Ingenico Group is using its experience in EMV-chip terminal upgrades and new momentum from Apple Pay to position itself for the U.S. conversion to smart-card technology.
The French terminal maker has seen a significant bump in requests for Near Field Communication configurations on EMV terminals to accept Apples new mobile payment system, said Thierry Denis, president of Ingenico North America. The U.S. card networks are pushing most companies to accept EMV-chip cards, which improve security over magnetic-stripe cards, by October 2015.
The heightened interest in NFC has helped Ingenico, considered the top terminal provider globally, improve its standing in the U.S., which is dominated by competitor VeriFone Systems Inc.
"We had a vision to double our market share in the U.S. by the end of 2015, but we are there already and our third-quarter statistics will bear that out," Denis said. "Progression in the U.S. is very quick for us now."
Ingenicos U.S. market share stands at roughly 30%, or double what it was two years ago, but still about half that of VeriFone, said Gil Luria, analyst with Los Angeles-based Wedbush Securities.
"Ingenico has a great emerging-markets business, including in China, and that is where most of their growth is coming from," Luria said. "They are in good shape because the EMV cycle in the U.S. market just adds on top of that."
Even before Apples Sept. 9 announcement of the iPhone 6 and Apple Watchs NFC payment capabilities, Ingenico was seeing strong progress in merchants upgrades to EMV technology, Denis said.
After the card networks 2015 deadline, fraud liability shifts to the entity not capable of handling EMV transactions. The deadline is not a mandate; those that miss the deadline will still be capable of accepting magnetic-stripe cards.
"Some who were not decided yet about how to approach EMV are now in a hurry and want NFC," Denis said. "But the portion of merchants not wanting EMV at all was really becoming very small."
Ingenicos efforts to sell EMV hardware received a boost when the U.S. payments industry came to an agreement on how to route EMV debit transactions to comply with the Durbin amendment, which requires that merchants have a choice of routing options.

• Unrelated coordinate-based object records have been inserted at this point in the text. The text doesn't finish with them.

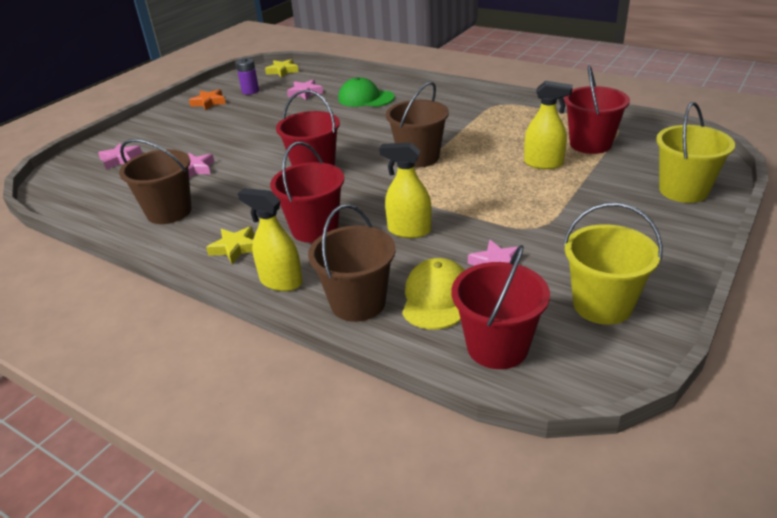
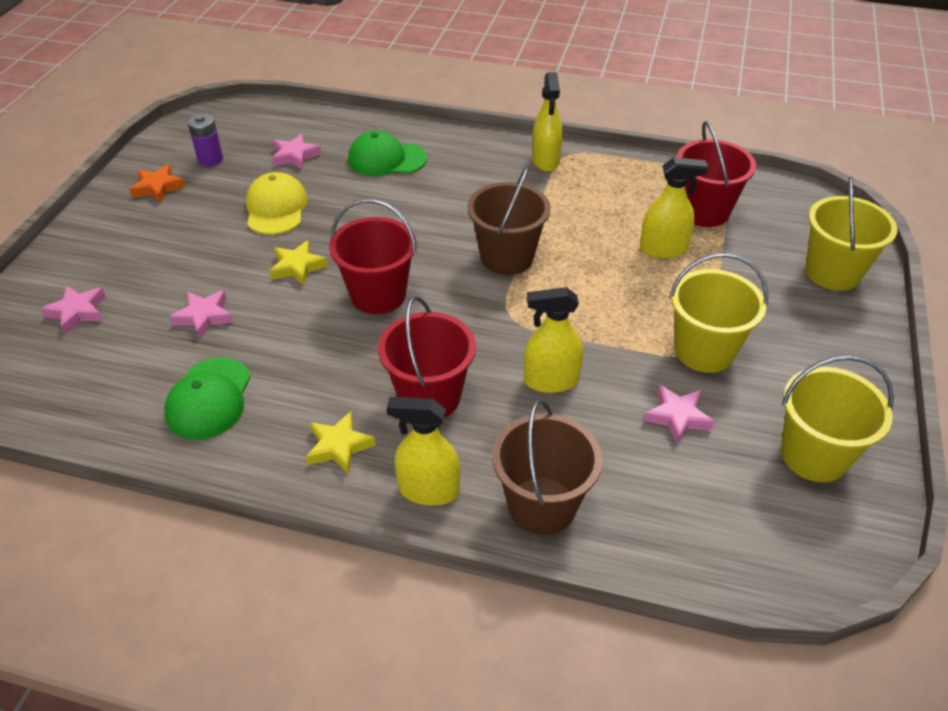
camera: 20 degrees left, 10 degrees up
(169, 212) = (209, 399): brown bucket -> green cap
(282, 71) = (240, 116): yellow star -> yellow star (297, 267)
(436, 297) = (630, 479): yellow cap -> yellow cap (276, 208)
(480, 106) = (546, 160): none -> yellow spray bottle
(497, 347) = (729, 537): red bucket -> none
(542, 227) = (704, 351): none -> yellow bucket

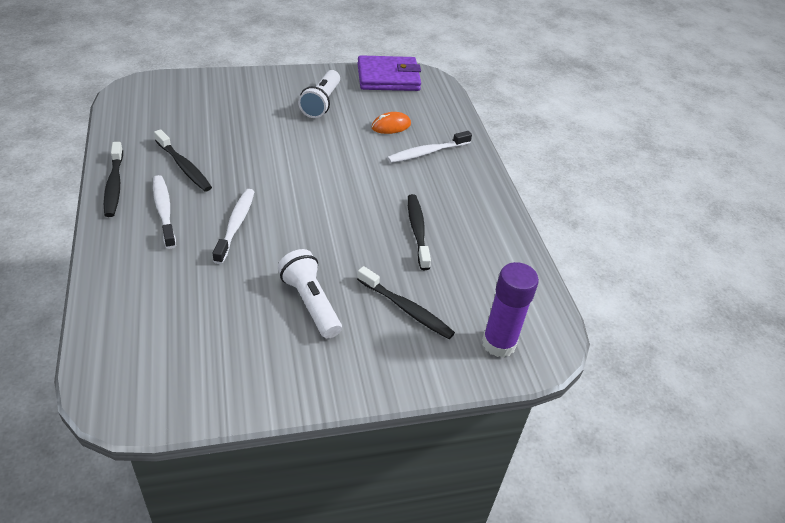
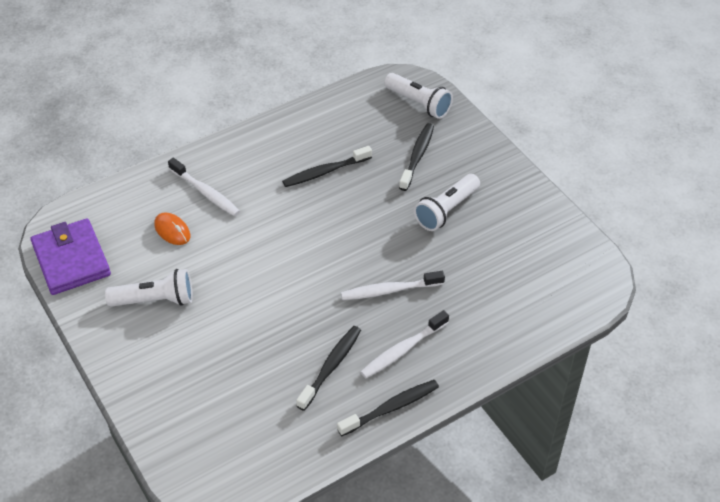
camera: 105 degrees left, 5 degrees up
(498, 343) = (418, 103): purple glue stick -> white flashlight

Merchants also wont have to change anything on their terminals to accept Apple Pay transactions, Denis said.
"Apple Pays advantage is that it is using the traditional payments infrastructure, and we have confirmed that for our customers that they wont need anything else," Denis added. "We will have it ready, and all you have to do is turn it on."
U.S. Bancorps payment processing unit, Elavon, announced this week it will deploy Ingenico EMV terminals to its merchant clients in the hospitality, health care and education sectors in addition to retail.
Ingenico also plans to use its Roam subsidiary to capture more mobile point of sale interest in the U.S. The company will also benefit from its upcoming acquisition of online payments provider GlobalCollect, Denis said. Ingenico began the process in July of acquiring Global Collect for $1.2 billion.
"We are very different now," Denis said. "We are gaining market share in very different segments."
Its rival VeriFone has been focused on providing terminal technology in the petroleum and taxi cab sectors. But the two companies remain similar in their product offerings, even if they target different segments, Luria said.
Competition between Ingenico and VeriFone will likely stabilize, with both dominating certain markets, because Equinox has faded out as a No. 3 competitor, Luria said.
Toronto-based NBS Payment Solutions acquired all of the assets of Equinox Payments earlier this year, but the company plans to continue to operate under the Equinox name.
"Pax Technology in China is probably considered the No. 3 terminal maker in the world, but its a distant third, with Ingenico and VeriFone being much larger," Luria said.
Pax Technology and Spire Payments in the U.K. have made cases for themselves as the No. 3 terminal providers behind the major manufacturers.